Маргарита, крутившая на пальце две вишенки, сросшиеся черешками, расхохоталась. Никогда еще ее зубы не казались такими белыми, а волосы такими черными. Выходит, она умудрилась влюбить в себя льва, палец о палец для этого не ударив? Какая нелепость! К этим рыкающим животным, любителям света, жары и открытых пространств, она всегда испытывала лишь презрение. Из всех геральдических фигур эту она считала наиболее глупой. И как только человеческие существа могут отождествлять себя с таким зверем, примитивным и начисто лишенным тайны?
— Вы меня любите? Что за чудо?
— Одно из тех, что Господь Бог устраивает порой.
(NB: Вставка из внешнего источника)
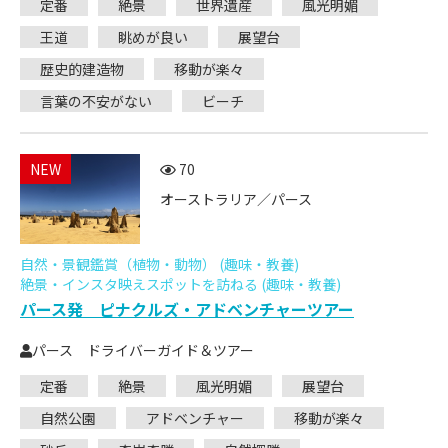
定番
絶景
世界遺産
風光明媚
王道
眺めが良い
展望台
歴史的建造物
移動が楽々
言葉の不安がない
ビーチ
NEW
70
オーストラリア／パース
自然・景観鑑賞（植物・動物） (趣味・教養)
絶景・インスタ映えスポットを訪ねる (趣味・教養)
パース発 ピナクルズ・アドベンチャーツアー
パース ドライバーガイド＆ツアー
定番
絶景
風光明媚
展望台
自然公園
アドベンチャー
移動が楽々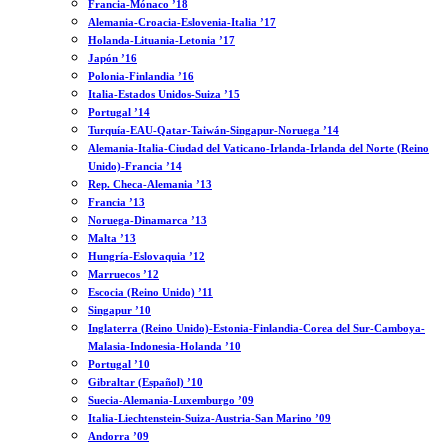
Francia-Mónaco ’18
Alemania-Croacia-Eslovenia-Italia ’17
Holanda-Lituania-Letonia ’17
Japón ’16
Polonia-Finlandia ’16
Italia-Estados Unidos-Suiza ’15
Portugal ’14
Turquía-EAU-Qatar-Taiwán-Singapur-Noruega ’14
Alemania-Italia-Ciudad del Vaticano-Irlanda-Irlanda del Norte (Reino
Unido)-Francia ’14
Rep. Checa-Alemania ’13
Francia ’13
Noruega-Dinamarca ’13
Malta ’13
Hungría-Eslovaquia ’12
Marruecos ’12
Escocia (Reino Unido) ’11
Singapur ’10
Inglaterra (Reino Unido)-Estonia-Finlandia-Corea del Sur-Camboya-
Malasia-Indonesia-Holanda ’10
Portugal ’10
Gibraltar (Español) ’10
Suecia-Alemania-Luxemburgo ’09
Italia-Liechtenstein-Suiza-Austria-San Marino ’09
Andorra ’09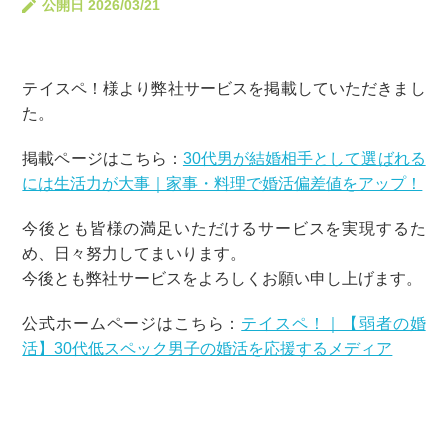
公開日 2026/03/21
テイスペ！様より弊社サービスを掲載していただきまし
た。
掲載ページはこちら：
30代男が結婚相手として選ばれる
には生活力が大事｜家事・料理で婚活偏差値をアップ！
今後とも皆様の満足いただけるサービスを実現するた
め、日々努力してまいります。
今後とも弊社サービスをよろしくお願い申し上げます。
公式ホームページはこちら：
テイスペ！｜【弱者の婚
活】30代低スペック男子の婚活を応援するメディア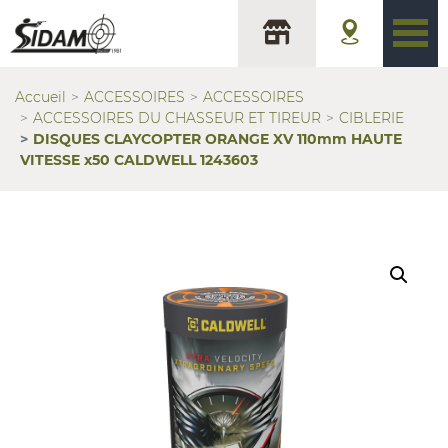
Accueil
ACCESSOIRES
ACCESSOIRES
ACCESSOIRES DU CHASSEUR ET TIREUR
CIBLERIE
DISQUES CLAYCOPTER ORANGE XV 110mm HAUTE
VITESSE x50 CALDWELL 1243603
— Но Создатель никогда не смешивает разные породы, милый лев! Подыщите себе львицу среди себе подобных или тех, кто себя таковыми считает. Наверняка они только и ждут ваших признаний.
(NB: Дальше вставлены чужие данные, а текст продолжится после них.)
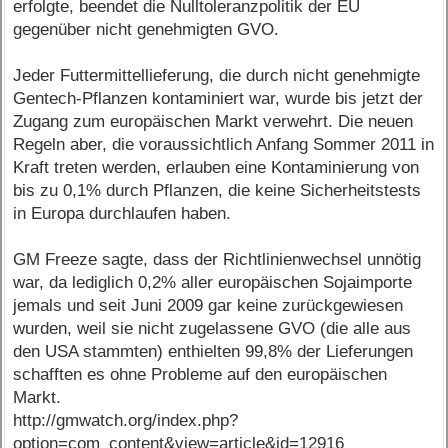
erfolgte, beendet die Nulltoleranzpolitik der EU
gegenüber nicht genehmigten GVO.
Jeder Futtermittellieferung, die durch nicht genehmigte
Gentech-Pflanzen kontaminiert war, wurde bis jetzt der
Zugang zum europäischen Markt verwehrt. Die neuen
Regeln aber, die voraussichtlich Anfang Sommer 2011 in
Kraft treten werden, erlauben eine Kontaminierung von
bis zu 0,1% durch Pflanzen, die keine Sicherheitstests
in Europa durchlaufen haben.
GM Freeze sagte, dass der Richtlinienwechsel unnötig
war, da lediglich 0,2% aller europäischen Sojaimporte
jemals und seit Juni 2009 gar keine zurückgewiesen
wurden, weil sie nicht zugelassene GVO (die alle aus
den USA stammten) enthielten 99,8% der Lieferungen
schafften es ohne Probleme auf den europäischen
Markt.
http://gmwatch.org/index.php?
option=com_content&view=article&id=12916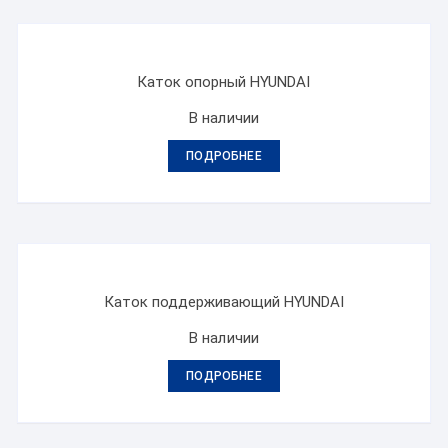
Каток опорный HYUNDAI
В наличии
ПОДРОБНЕЕ
Каток поддерживающий HYUNDAI
В наличии
ПОДРОБНЕЕ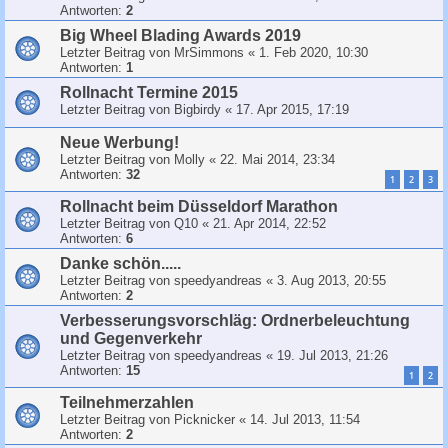
Antworten:
2
Big Wheel Blading Awards 2019
Letzter Beitrag von
MrSimmons
«
1. Feb 2020, 10:30
Antworten:
1
Rollnacht Termine 2015
Letzter Beitrag von
Bigbirdy
«
17. Apr 2015, 17:19
Neue Werbung!
Letzter Beitrag von
Molly
«
22. Mai 2014, 23:34
Antworten:
32
1
2
3
Rollnacht beim Düsseldorf Marathon
Letzter Beitrag von
Q10
«
21. Apr 2014, 22:52
Antworten:
6
Danke schön.....
Letzter Beitrag von
speedyandreas
«
3. Aug 2013, 20:55
Antworten:
2
Verbesserungsvorschläg: Ordnerbeleuchtung
und Gegenverkehr
Letzter Beitrag von
speedyandreas
«
19. Jul 2013, 21:26
Antworten:
15
1
2
Teilnehmerzahlen
Letzter Beitrag von
Picknicker
«
14. Jul 2013, 11:54
Antworten:
2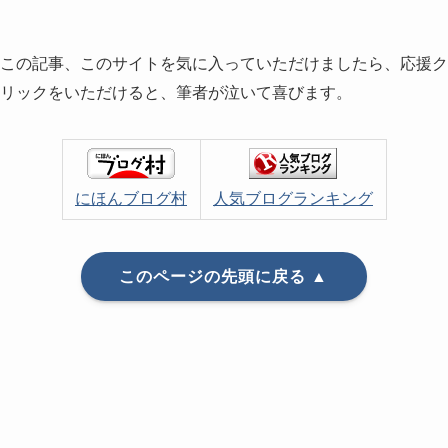
この記事、このサイトを気に入っていただけましたら、応援ク
リックをいただけると、筆者が泣いて喜びます。
にほんブログ村
人気ブログランキング
このページの先頭に戻る ▲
Стояла восхитительная погода. Оказавшись вблизи Маргариты, Гильом смог оценить, до чего хорошо она сложена. Он почувствовал себя уже не просто на земле, а в том самом Раю Земном, где Маргарита была новой Евой — настолько же черноволосой, насколько ее праматерь была белокурой.
— Отныне никакой другой женщины для меня не существует! Согласитесь быть моей дамой, или я вовсе откажусь от турнира!
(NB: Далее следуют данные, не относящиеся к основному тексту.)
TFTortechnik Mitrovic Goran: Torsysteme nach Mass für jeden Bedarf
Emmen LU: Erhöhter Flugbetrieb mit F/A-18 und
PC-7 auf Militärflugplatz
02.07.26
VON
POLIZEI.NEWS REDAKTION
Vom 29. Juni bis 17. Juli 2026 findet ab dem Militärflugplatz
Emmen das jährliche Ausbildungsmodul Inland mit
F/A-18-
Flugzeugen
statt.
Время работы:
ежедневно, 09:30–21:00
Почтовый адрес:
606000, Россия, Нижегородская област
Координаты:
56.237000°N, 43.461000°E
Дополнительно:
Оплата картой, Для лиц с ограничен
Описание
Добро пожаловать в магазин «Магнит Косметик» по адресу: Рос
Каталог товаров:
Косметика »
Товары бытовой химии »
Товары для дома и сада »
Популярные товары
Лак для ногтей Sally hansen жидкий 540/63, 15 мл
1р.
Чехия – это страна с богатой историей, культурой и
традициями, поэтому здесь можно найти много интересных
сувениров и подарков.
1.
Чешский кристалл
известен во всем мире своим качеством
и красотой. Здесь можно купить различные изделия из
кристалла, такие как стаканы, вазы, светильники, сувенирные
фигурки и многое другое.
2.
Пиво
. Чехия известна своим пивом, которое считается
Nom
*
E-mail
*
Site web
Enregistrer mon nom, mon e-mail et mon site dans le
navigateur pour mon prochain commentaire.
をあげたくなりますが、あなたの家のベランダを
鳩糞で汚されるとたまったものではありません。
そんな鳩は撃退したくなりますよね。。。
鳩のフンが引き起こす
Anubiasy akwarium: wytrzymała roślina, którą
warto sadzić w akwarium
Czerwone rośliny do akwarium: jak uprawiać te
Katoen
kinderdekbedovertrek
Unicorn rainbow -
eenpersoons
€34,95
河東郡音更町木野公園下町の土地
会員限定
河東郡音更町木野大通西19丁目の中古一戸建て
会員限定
Внезапно Маргарита де Куссон вновь сделалась серьезной. Пора возвращаться к действительности. Она хотела стать ледяной душой, она ею и станет. В чем этот рыцарь убедится на собственном опыте.
— Если я соглашусь, то лишь при одном условии, которое вы не сможете выполнить.
— Каком же? Я заранее повинуюсь!
— Проиграйте! Дайте выбить себя из седла в первой же схватке! Это и есть то условие, при котором я стану вашей дамой!
— Мне — проиграть?!
— Вы отлично слышали, Гильом де Вивре! Но такое испытание вам не по зубам. Прощайте.
Маргарита де Куссон дала шпоры коню, но Гильом удержал ее.
— Если я проиграю, то опозорю свой герб в первом же выходе на ристалище…
Маргарита не ответила.
— Если я проиграю, победитель заберет моего коня и доспехи. Придется платить выкуп…
Маргарита не ответила.
Никогда еще Гильом де Вивре не испытывал подобного смятения. Однако ему удалось взять себя в руки и задать тот единственный вопрос, который имел для него значение:
— Если я проиграю, дадите вы мне взамен свое слово?
Маргарита де Куссон уже пришпорила коня, но он все же различил ее ответ, донесшийся к нему сквозь топот копыт:
— Да…
Вот в этом-то помрачении сердца и ума провел Гильом де Вивре часы, остававшиеся до начала турнира. Прибыв на место, он даже не обратил внимания на великолепие зрелища, открывшегося ему. Хотя такому новичку, как он, было на что посмотреть.
На состязание съехались рыцари со всей Бретани — примерно шесть десятков палаток было разбито на широком лугу. Оруженосцы помогали сеньорам облачиться в доспехи и хлопотали вокруг лошадей. Бойцы приглядывались друг к другу издали; самым молодым было по шестнадцать, самым старшим — немногим более сорока. Уже не первый месяц ждали они этого момента, который вместе с войной и любовью был тем, что имелось самого волнующего в их жизни.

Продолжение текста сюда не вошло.